May God illuminate our path
Re: Pls Advice: My Baby Mama Want To Leave With Our 10month Old Child. by mrjojo: 7:08pm On Feb 27, 2018
Hmm, this is very sensitive, a child life and future is at stake.

Please op, you have to be very critical going forward.

Did ever loved her? Or it was just sex? You said you wouldn't be ready for marriage till say 9yrs time, so you should be Btw 21-25,correct? And is the only factor affecting marriage with her?
In my opinion, this lady probably loves you, this days lady abort in a blink of an eye. And you telling her nothing can ever happen between you two is making her defensive. I know mistakes happen, but please understand her emotions, she is probably trying to move on and totally get you out of her life, "since you don't want her".
As other posters suggested, meet her parents. And is there any reason you guys can't Atleast date? Who knows
Re: Pls Advice: My Baby Mama Want To Leave With Our 10month Old Child. by theysg(op): 12:58am On Mar 01, 2018
mrjojo:
Hmm, this is very sensitive, a child life and future is at stake.
You are somewhat precise with the age, I'm 26.
I already understand her emotions but it's quite painful no-one wants to understand mine.. It's a cruel world though and that doesn't baffle me..
It's a long story if I decide to explain why we can't date anymore or marry, but honestly at this point I know what's good for me.
I have a startup, I have a 9-5 job which implies I have a career to run after. All this things are distractions.. Although I have been able to curb it to some extent buh bliv me a day will not pass by without thinking about it.. It's such a big distraction..

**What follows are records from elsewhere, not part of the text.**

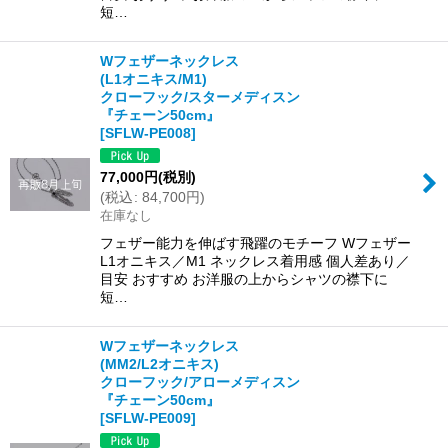
短…
Wフェザーネックレス
(L1オニキス/M1)
クローフック/スターメディスン
『チェーン50cm』
[
SFLW-PE008
]
77,000
円
(税別)
(
税込
:
84,700
円
)
在庫なし
フェザー能力を伸ばす飛躍のモチーフ Wフェザー
L1オニキス／M1 ネックレス着用感 個人差あり／
目安 おすすめ お洋服の上からシャツの襟下に
短…
Wフェザーネックレス
(MM2/L2オニキス)
クローフック/アローメディスン
『チェーン50cm』
[
SFLW-PE009
]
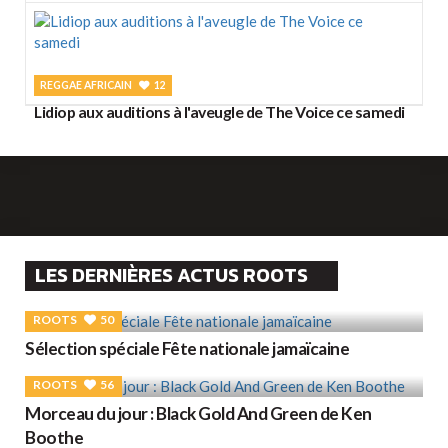
REGGAE AFRICAIN
12
Lidiop aux auditions à l'aveugle de The Voice ce samedi
LES DERNIÈRES ACTUS ROOTS
ROOTS
50
Sélection spéciale Fête nationale jamaïcaine
ROOTS
56
Morceau du jour : Black Gold And Green de Ken
Boothe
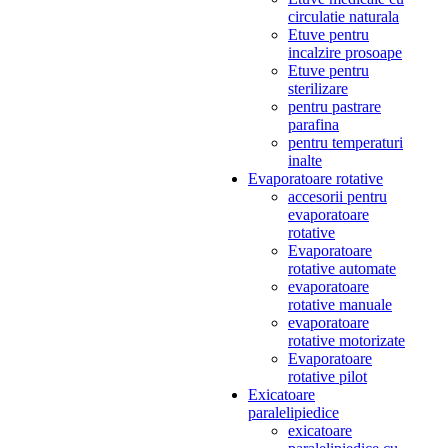
circulatie naturala
Etuve pentru
incalzire prosoape
Etuve pentru
sterilizare
pentru pastrare
parafina
pentru temperaturi
inalte
Evaporatoare rotative
accesorii pentru
evaporatoare
rotative
Evaporatoare
rotative automate
evaporatoare
rotative manuale
evaporatoare
rotative motorizate
Evaporatoare
rotative pilot
Exicatoare
paralelipiedice
exicatoare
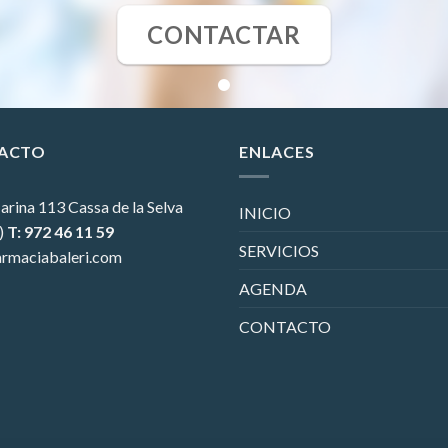
CONTACTAR
ACTO
ENLACES
arina 113
Cassa de la Selva
INICIO
)
T: 972 46 11 59
SERVICIOS
rmaciabaleri.com
AGENDA
CONTACTO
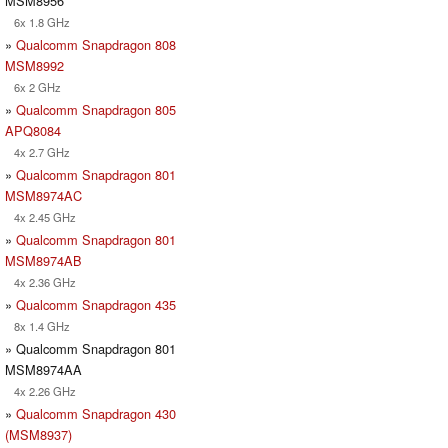
MSM8956
6x 1.8 GHz
»
Qualcomm Snapdragon 808
MSM8992
6x 2 GHz
»
Qualcomm Snapdragon 805
APQ8084
4x 2.7 GHz
»
Qualcomm Snapdragon 801
MSM8974AC
4x 2.45 GHz
»
Qualcomm Snapdragon 801
MSM8974AB
4x 2.36 GHz
»
Qualcomm Snapdragon 435
8x 1.4 GHz
» Qualcomm Snapdragon 801
MSM8974AA
4x 2.26 GHz
»
Qualcomm Snapdragon 430
(MSM8937)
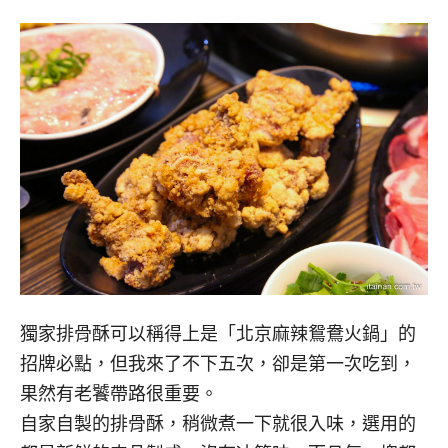
獨家排骨酥可以稱得上是「北京麻辣鴛鴦火鍋」的
招牌必點，但我來了不下五次，卻是第一次吃到，
果然有老饕帶路很重要。
自家自製的排骨酥，稍微煮一下就很入味，選用的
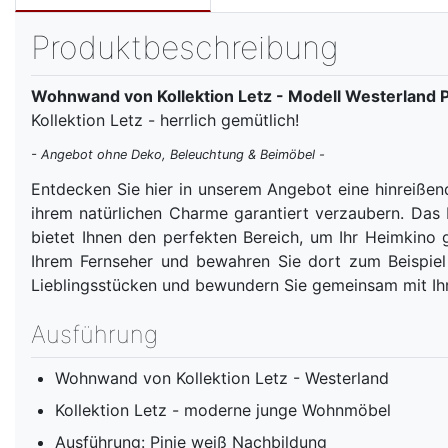
Produktbeschreibung
Wohnwand von Kollektion Letz - Modell Westerland P
Kollektion Letz - herrlich gemütlich!
- Angebot ohne Deko, Beleuchtung & Beimöbel -
Entdecken Sie hier in unserem Angebot eine hinrei
ihrem natürlichen Charme garantiert verzaubern. D
bietet Ihnen den perfekten Bereich, um Ihr Heimkino
Ihrem Fernseher und bewahren Sie dort zum Beispiel 
Lieblingsstücken und bewundern Sie gemeinsam mit Ihr
Ausführung
Wohnwand von Kollektion Letz - Westerland
Kollektion Letz - moderne junge Wohnmöbel
Ausführung: Pinie weiß Nachbildung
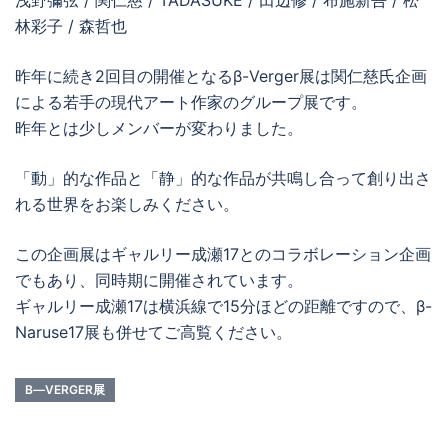
浅野彌弦 / 関仁慈 / TADASUKE / 田辺修 / 布施新吾 / 松
林彩子 / 森哲也
昨年に続き2回目の開催となるβ-Verger展は関仁慈氏企画
による若手の現代アート作家のグループ展です。
昨年とは少しメンバーが変わりました。
「動」的な作品と「静」的な作品が共鳴し合って創り出さ
れる世界をお楽しみください。
この企画展はギャルリー成瀬17とのコラボレーション企画
でもあり、同時期に開催されています。
ギャルリー成瀬17は横浜線で15分ほどの距離ですので、β-
Naruse17展も併せてご高覧ください。
Β―VERGER展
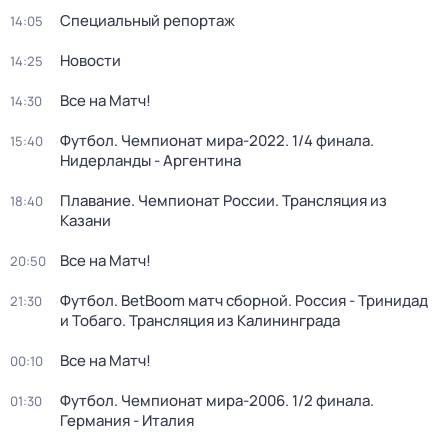
Специальный репортаж
14:05
Новости
14:25
Все на Матч!
14:30
Футбол. Чемпионат мира-2022. 1/4 финала.
15:40
Нидерланды - Аргентина
Плавание. Чемпионат России. Трансляция из
18:40
Казани
Все на Матч!
20:50
Футбол. BetBoom матч сборной. Россия - Тринидад
21:30
и Тобаго. Трансляция из Калининграда
Все на Матч!
00:10
Футбол. Чемпионат мира-2006. 1/2 финала.
01:30
Германия - Италия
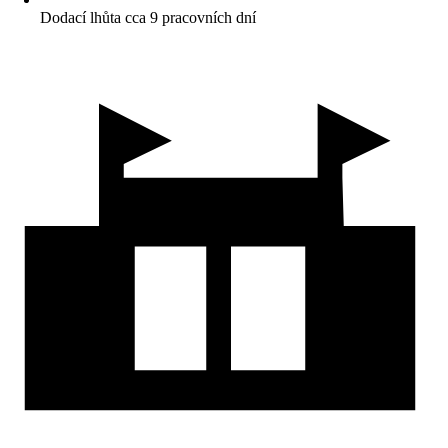
Dodací lhůta cca 9 pracovních dní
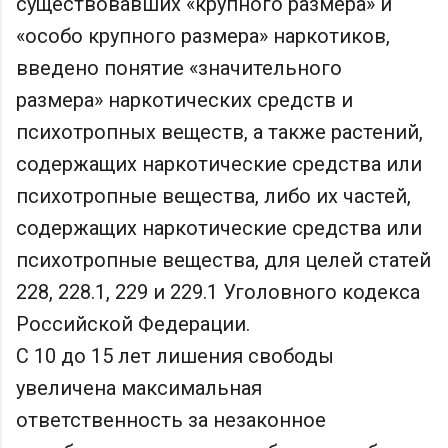
существовавших «крупного размера» и
«особо крупного размера» наркотиков,
введено понятие «значительного
размера» наркотических средств и
психотропных веществ, а также растений,
содержащих наркотические средства или
психотропные вещества, либо их частей,
содержащих наркотические средства или
психотропные вещества, для целей статей
228, 228.1, 229 и 229.1 Уголовного кодекса
Российской Федерации.
С 10 до 15 лет лишения свободы
увеличена максимальная
ответственность за незаконное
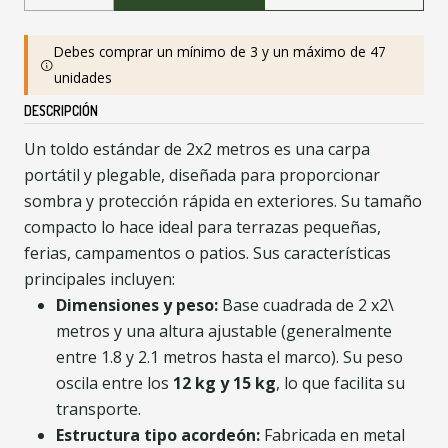
Debes comprar un mínimo de 3 y un máximo de 47
unidades
DESCRIPCIÓN
Un toldo estándar de 2x2 metros es una carpa
portátil y plegable, diseñada para proporcionar
sombra y protección rápida en exteriores. Su tamaño
compacto lo hace ideal para terrazas pequeñas,
ferias, campamentos o patios. Sus características
principales incluyen:
Dimensiones y peso:
Base cuadrada de 2 x2\
metros y una altura ajustable (generalmente
entre 1.8 y 2.1 metros hasta el marco). Su peso
oscila entre los
12 kg y 15 kg
, lo que facilita su
transporte.
Estructura tipo acordeón:
Fabricada en metal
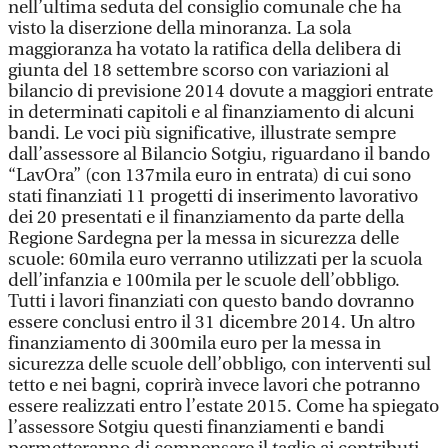
nell’ultima seduta del consiglio comunale che ha
visto la diserzione della minoranza. La sola
maggioranza ha votato la ratifica della delibera di
giunta del 18 settembre scorso con variazioni al
bilancio di previsione 2014 dovute a maggiori entrate
in determinati capitoli e al finanziamento di alcuni
bandi. Le voci più significative, illustrate sempre
dall’assessore al Bilancio Sotgiu, riguardano il bando
“LavOra” (con 137mila euro in entrata) di cui sono
stati finanziati 11 progetti di inserimento lavorativo
dei 20 presentati e il finanziamento da parte della
Regione Sardegna per la messa in sicurezza delle
scuole: 60mila euro verranno utilizzati per la scuola
dell’infanzia e 100mila per le scuole dell’obbligo.
Tutti i lavori finanziati con questo bando dovranno
essere conclusi entro il 31 dicembre 2014. Un altro
finanziamento di 300mila euro per la messa in
sicurezza delle scuole dell’obbligo, con interventi sul
tetto e nei bagni, coprirà invece lavori che potranno
essere realizzati entro l’estate 2015. Come ha spiegato
l’assessore Sotgiu questi finanziamenti e bandi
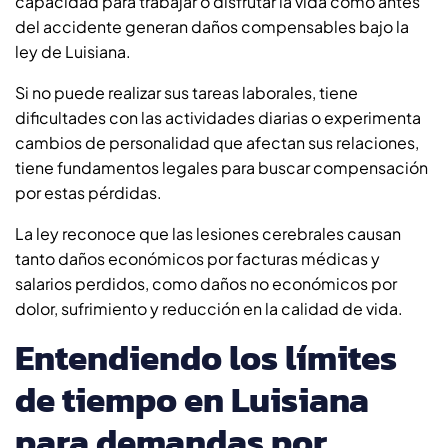
capacidad para trabajar o disfrutar la vida como antes
del accidente generan daños compensables bajo la
ley de Luisiana.
Si no puede realizar sus tareas laborales, tiene
dificultades con las actividades diarias o experimenta
cambios de personalidad que afectan sus relaciones,
tiene fundamentos legales para buscar compensación
por estas pérdidas.
La ley reconoce que las lesiones cerebrales causan
tanto daños económicos por facturas médicas y
salarios perdidos, como daños no económicos por
dolor, sufrimiento y reducción en la calidad de vida.
Entendiendo los límites
de tiempo en Luisiana
para demandas por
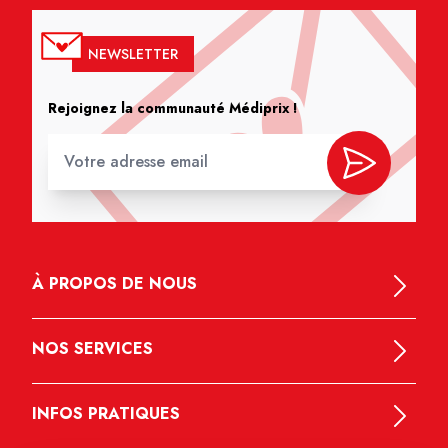
NEWSLETTER
Rejoignez la communauté Médiprix !
À PROPOS DE NOUS
NOS SERVICES
INFOS PRATIQUES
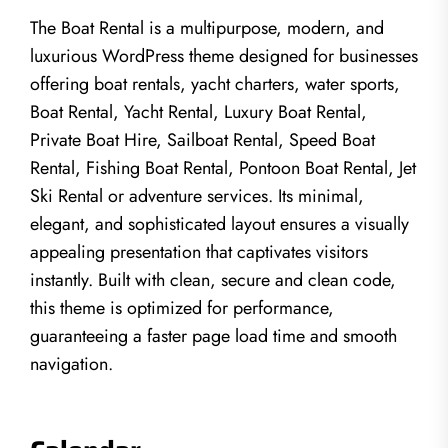
The Boat Rental is a multipurpose, modern, and
luxurious WordPress theme designed for businesses
offering boat rentals, yacht charters, water sports,
Boat Rental, Yacht Rental, Luxury Boat Rental,
Private Boat Hire, Sailboat Rental, Speed Boat
Rental, Fishing Boat Rental, Pontoon Boat Rental, Jet
Ski Rental or adventure services. Its minimal,
elegant, and sophisticated layout ensures a visually
appealing presentation that captivates visitors
instantly. Built with clean, secure and clean code,
this theme is optimized for performance,
guaranteeing a faster page load time and smooth
navigation.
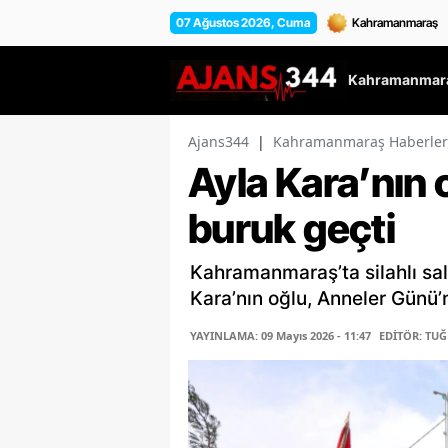
07 Ağustos 2026, Cuma
Kahramanmara
Ajans344
|
Kahramanmaraş Haberler
Ayla Kara’nın
buruk geçti
Kahramanmaraş’ta silahlı sa
Kara’nın oğlu, Anneler Günü
YAYINLAMA: 09 Mayıs 2026 - 11:47
EDİTÖR: TU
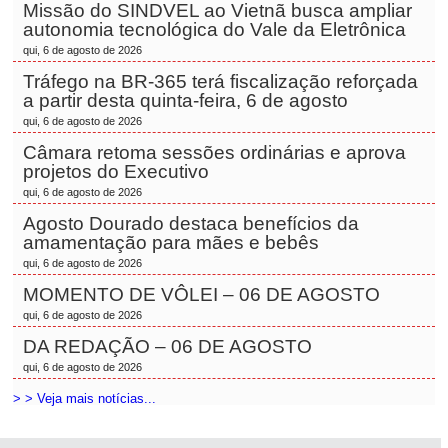
Missão do SINDVEL ao Vietnã busca ampliar
autonomia tecnológica do Vale da Eletrônica
qui, 6 de agosto de 2026
Tráfego na BR-365 terá fiscalização reforçada
a partir desta quinta-feira, 6 de agosto
qui, 6 de agosto de 2026
Câmara retoma sessões ordinárias e aprova
projetos do Executivo
qui, 6 de agosto de 2026
Agosto Dourado destaca benefícios da
amamentação para mães e bebês
qui, 6 de agosto de 2026
MOMENTO DE VÔLEI – 06 DE AGOSTO
qui, 6 de agosto de 2026
DA REDAÇÃO – 06 DE AGOSTO
qui, 6 de agosto de 2026
> > Veja mais notícias...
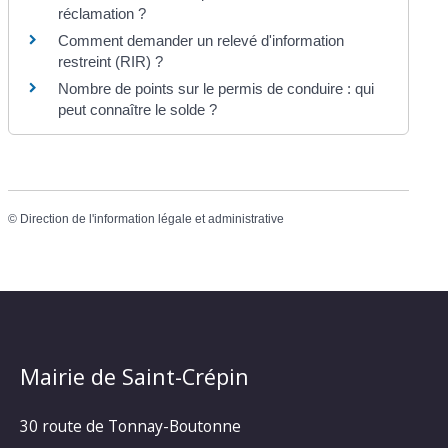
réclamation ?
Comment demander un relevé d'information
restreint (RIR) ?
Nombre de points sur le permis de conduire : qui
peut connaître le solde ?
©
Direction de l'information légale et administrative
Mairie de Saint-Crépin
30 route de Tonnay-Boutonne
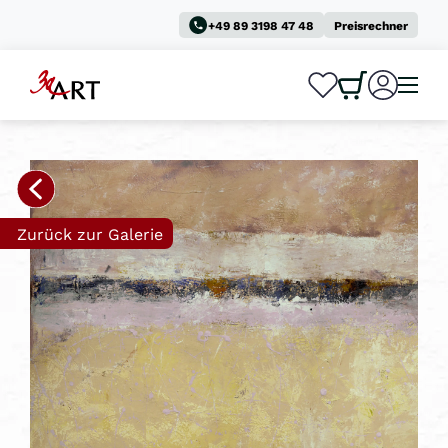
+49 89 3198 47 48
Preisrechner
0
0
Zurück zur Galerie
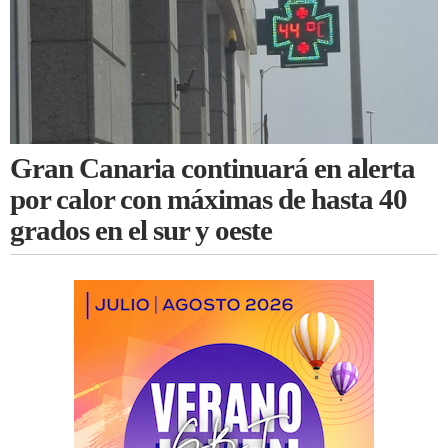
Gran Canaria continuará en alerta
por calor con máximas de hasta 40
grados en el sur y oeste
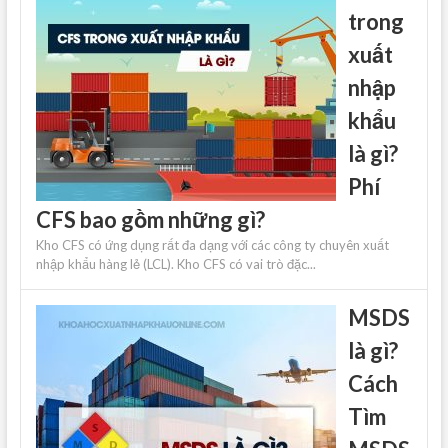
trong
xuất
nhập
khẩu
là gì?
Phí
CFS bao gồm những gì?
Kho CFS có ứng dụng rất đa dạng với các công ty chuyên xuất
nhập khẩu hàng lẻ (LCL). Kho CFS có vai trò đặc...
MSDS
là gì?
Cách
Tìm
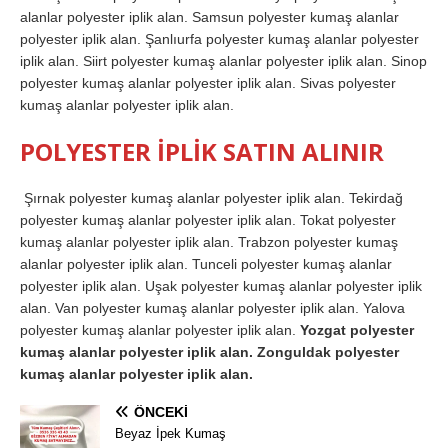
alanlar polyester iplik alan. Samsun polyester kumaş alanlar
polyester iplik alan. Şanlıurfa polyester kumaş alanlar polyester
iplik alan. Siirt polyester kumaş alanlar polyester iplik alan. Sinop
polyester kumaş alanlar polyester iplik alan. Sivas polyester
kumaş alanlar polyester iplik alan.
POLYESTER İPLİK SATIN ALINIR
Şırnak polyester kumaş alanlar polyester iplik alan. Tekirdağ
polyester kumaş alanlar polyester iplik alan. Tokat polyester
kumaş alanlar polyester iplik alan. Trabzon polyester kumaş
alanlar polyester iplik alan. Tunceli polyester kumaş alanlar
polyester iplik alan. Uşak polyester kumaş alanlar polyester iplik
alan. Van polyester kumaş alanlar polyester iplik alan. Yalova
polyester kumaş alanlar polyester iplik alan.
Yozgat polyester
kumaş alanlar polyester iplik alan. Zonguldak polyester
kumaş alanlar polyester iplik alan.
ÖNCEKI
Beyaz İpek Kumaş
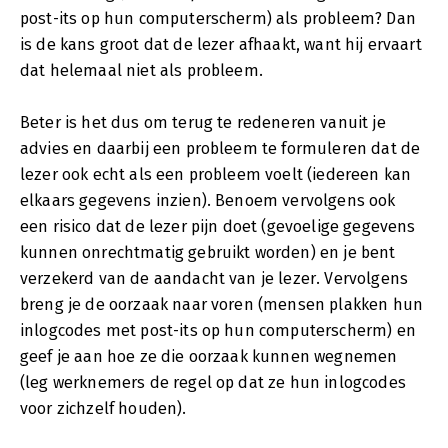
post-its op hun computerscherm) als probleem? Dan
is de kans groot dat de lezer afhaakt, want hij ervaart
dat helemaal niet als probleem.
Beter is het dus om terug te redeneren vanuit je
advies en daarbij een probleem te formuleren dat de
lezer ook echt als een probleem voelt (iedereen kan
elkaars gegevens inzien). Benoem vervolgens ook
een risico dat de lezer pijn doet (gevoelige gegevens
kunnen onrechtmatig gebruikt worden) en je bent
verzekerd van de aandacht van je lezer. Vervolgens
breng je de oorzaak naar voren (mensen plakken hun
inlogcodes met post-its op hun computerscherm) en
geef je aan hoe ze die oorzaak kunnen wegnemen
(leg werknemers de regel op dat ze hun inlogcodes
voor zichzelf houden).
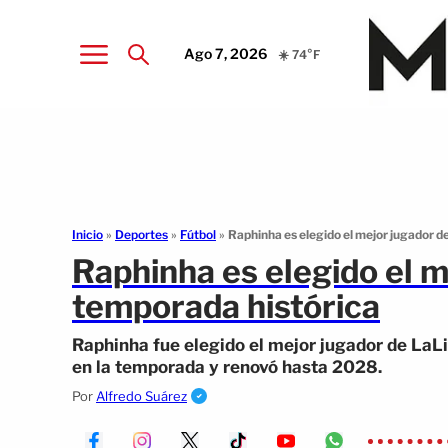
Ago 7, 2026
☀️ 74°F
Inicio
»
Deportes
»
Fútbol
»
Raphinha es elegido el mejor jugador d
Raphinha es elegido el m
temporada histórica
Raphinha fue elegido el mejor jugador de LaLig
en la temporada y renovó hasta 2028.
Por
Alfredo Suárez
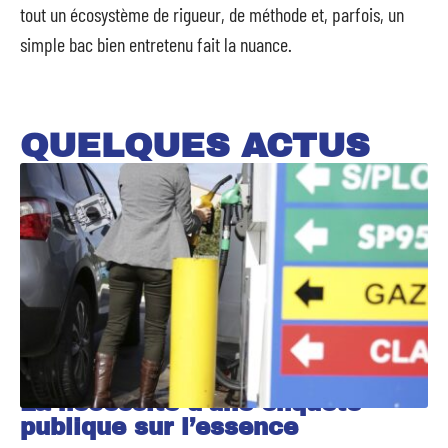
tout un écosystème de rigueur, de méthode et, parfois, un
simple bac bien entretenu fait la nuance.
QUELQUES ACTUS
La nécessité d’une enquête
publique sur l’essence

If I keep such lady beside me during my journey, it's a double distraction because we all know what baby mama's are capable of, especially when they know you can't tossed them one side.. They become a bone in the throat and disturb ur freaking life everyday, she is a potential bone in the throat by attitude and I can't afford to take her along.

Assuming I'm ready to get married next year or upper one, it's a different thing entirely.. But with this little time we spent together sef, I know what she has made me gone through not to talk of having her as a full wife..

I will do the needful, may God help us all.
Stay Blessed.
Re: Pls Advice: My Baby Mama Want To Leave With Our 10month Old Child. by PSTEMMA1960(m): 1:30pm On Mar 01, 2018
Nutase:
How do people have sex with strangers without protection??

I comot cap for you bros.

Wehdonesah.
village people work nah, or what do u want to hear?